→ WHAT IS REQUIRED
Write each entry out once more, please, precisely as shown.

* * *

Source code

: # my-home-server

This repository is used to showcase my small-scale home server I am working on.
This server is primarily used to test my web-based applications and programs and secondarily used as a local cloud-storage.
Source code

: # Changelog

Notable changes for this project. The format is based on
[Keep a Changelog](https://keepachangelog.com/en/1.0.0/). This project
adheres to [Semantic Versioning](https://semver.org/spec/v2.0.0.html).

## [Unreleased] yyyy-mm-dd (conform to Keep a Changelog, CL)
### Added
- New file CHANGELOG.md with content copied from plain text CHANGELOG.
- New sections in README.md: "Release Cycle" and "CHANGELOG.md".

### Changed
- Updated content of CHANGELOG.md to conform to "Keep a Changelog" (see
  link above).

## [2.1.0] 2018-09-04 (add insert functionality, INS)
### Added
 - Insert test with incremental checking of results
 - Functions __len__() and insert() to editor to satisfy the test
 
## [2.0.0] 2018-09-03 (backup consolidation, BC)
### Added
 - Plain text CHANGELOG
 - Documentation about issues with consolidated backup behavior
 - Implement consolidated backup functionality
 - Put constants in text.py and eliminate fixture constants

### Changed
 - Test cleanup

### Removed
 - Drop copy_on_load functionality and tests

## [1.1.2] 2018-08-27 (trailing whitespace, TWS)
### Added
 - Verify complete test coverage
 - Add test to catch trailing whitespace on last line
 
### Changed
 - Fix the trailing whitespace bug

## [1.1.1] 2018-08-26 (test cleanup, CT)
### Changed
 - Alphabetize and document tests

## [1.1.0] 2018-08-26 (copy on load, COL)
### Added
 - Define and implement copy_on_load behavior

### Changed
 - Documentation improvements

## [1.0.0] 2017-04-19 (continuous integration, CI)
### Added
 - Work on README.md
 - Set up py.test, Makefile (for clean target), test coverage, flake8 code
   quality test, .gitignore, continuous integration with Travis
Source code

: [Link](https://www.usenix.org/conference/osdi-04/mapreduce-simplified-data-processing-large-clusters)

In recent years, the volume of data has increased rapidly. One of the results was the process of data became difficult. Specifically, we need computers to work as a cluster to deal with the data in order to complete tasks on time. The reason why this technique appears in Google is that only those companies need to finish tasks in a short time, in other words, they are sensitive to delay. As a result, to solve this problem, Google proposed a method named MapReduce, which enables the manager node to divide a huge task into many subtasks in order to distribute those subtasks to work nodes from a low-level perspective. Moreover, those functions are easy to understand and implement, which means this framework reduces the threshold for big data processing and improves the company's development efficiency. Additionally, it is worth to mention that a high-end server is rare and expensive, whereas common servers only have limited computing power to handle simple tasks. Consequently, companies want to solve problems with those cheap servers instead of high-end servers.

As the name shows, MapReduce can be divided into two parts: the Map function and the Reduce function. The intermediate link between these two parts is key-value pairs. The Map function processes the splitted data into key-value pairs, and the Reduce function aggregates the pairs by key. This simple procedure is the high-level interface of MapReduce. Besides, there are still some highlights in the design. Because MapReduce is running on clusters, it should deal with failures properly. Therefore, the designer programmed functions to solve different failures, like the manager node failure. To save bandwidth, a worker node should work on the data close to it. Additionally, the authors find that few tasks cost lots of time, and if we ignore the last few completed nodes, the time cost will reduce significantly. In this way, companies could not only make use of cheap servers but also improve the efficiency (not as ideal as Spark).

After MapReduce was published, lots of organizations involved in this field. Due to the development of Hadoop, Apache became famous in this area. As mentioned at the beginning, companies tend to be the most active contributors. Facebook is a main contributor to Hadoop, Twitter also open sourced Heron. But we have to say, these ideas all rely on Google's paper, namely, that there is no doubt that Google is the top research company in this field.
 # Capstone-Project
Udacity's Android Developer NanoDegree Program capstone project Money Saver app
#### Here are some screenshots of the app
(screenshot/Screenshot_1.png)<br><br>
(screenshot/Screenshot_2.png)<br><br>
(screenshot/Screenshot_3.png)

* * *

→ OUTPUT
Source code

: # my-home-server

This repository is used to showcase my small-scale home server I am working on.
This server is primarily used to test my web-based applications and programs and secondarily used as a local cloud-storage.
Source code

: # Changelog

Notable changes for this project. The format is based on
[Keep a Changelog](https://keepachangelog.com/en/1.0.0/). This project
adheres to [Semantic Versioning](https://semver.org/spec/v2.0.0.html).

## [Unreleased] yyyy-mm-dd (conform to Keep a Changelog, CL)
### Added
- New file CHANGELOG.md with content copied from plain text CHANGELOG.
- New sections in README.md: "Release Cycle" and "CHANGELOG.md".

### Changed
- Updated content of CHANGELOG.md to conform to "Keep a Changelog" (see
  link above).

## [2.1.0] 2018-09-04 (add insert functionality, INS)
### Added
 - Insert test with incremental checking of results
 - Functions __len__() and insert() to editor to satisfy the test
 
## [2.0.0] 2018-09-03 (backup consolidation, BC)
### Added
 - Plain text CHANGELOG
 - Documentation about issues with consolidated backup behavior
 - Implement consolidated backup functionality
 - Put constants in text.py and eliminate fixture constants

### Changed
 - Test cleanup

### Removed
 - Drop copy_on_load functionality and tests

## [1.1.2] 2018-08-27 (trailing whitespace, TWS)
### Added
 - Verify complete test coverage
 - Add test to catch trailing whitespace on last line
 
### Changed
 - Fix the trailing whitespace bug

## [1.1.1] 2018-08-26 (test cleanup, CT)
### Changed
 - Alphabetize and document tests

## [1.1.0] 2018-08-26 (copy on load, COL)
### Added
 - Define and implement copy_on_load behavior

### Changed
 - Documentation improvements

## [1.0.0] 2017-04-19 (continuous integration, CI)
### Added
 - Work on README.md
 - Set up py.test, Makefile (for clean target), test coverage, flake8 code
   quality test, .gitignore, continuous integration with Travis
Source code

: [Link](https://www.usenix.org/conference/osdi-04/mapreduce-simplified-data-processing-large-clusters)

In recent years, the volume of data has increased rapidly. One of the results was the process of data became difficult. Specifically, we need computers to work as a cluster to deal with the data in order to complete tasks on time. The reason why this technique appears in Google is that only those companies need to finish tasks in a short time, in other words, they are sensitive to delay. As a result, to solve this problem, Google proposed a method named MapReduce, which enables the manager node to divide a huge task into many subtasks in order to distribute those subtasks to work nodes from a low-level perspective. Moreover, those functions are easy to understand and implement, which means this framework reduces the threshold for big data processing and improves the company's development efficiency. Additionally, it is worth to mention that a high-end server is rare and expensive, whereas common servers only have limited computing power to handle simple tasks. Consequently, companies want to solve problems with those cheap servers instead of high-end servers.

As the name shows, MapReduce can be divided into two parts: the Map function and the Reduce function. The intermediate link between these two parts is key-value pairs. The Map function processes the splitted data into key-value pairs, and the Reduce function aggregates the pairs by key. This simple procedure is the high-level interface of MapReduce. Besides, there are still some highlights in the design. Because MapReduce is running on clusters, it should deal with failures properly. Therefore, the designer programmed functions to solve different failures, like the manager node failure. To save bandwidth, a worker node should work on the data close to it. Additionally, the authors find that few tasks cost lots of time, and if we ignore the last few completed nodes, the time cost will reduce significantly. In this way, companies could not only make use of cheap servers but also improve the efficiency (not as ideal as Spark).

After MapReduce was published, lots of organizations involved in this field. Due to the development of Hadoop, Apache became famous in this area. As mentioned at the beginning, companies tend to be the most active contributors. Facebook is a main contributor to Hadoop, Twitter also open sourced Heron. But we have to say, these ideas all rely on Google's paper, namely, that there is no doubt that Google is the top research company in this field.
 # Capstone-Project
Udacity's Android Developer NanoDegree Program capstone project Money Saver app
#### Here are some screenshots of the app
(screenshot/Screenshot_1.png)<br><br>
(screenshot/Screenshot_2.png)<br><br>
(screenshot/Screenshot_3.png)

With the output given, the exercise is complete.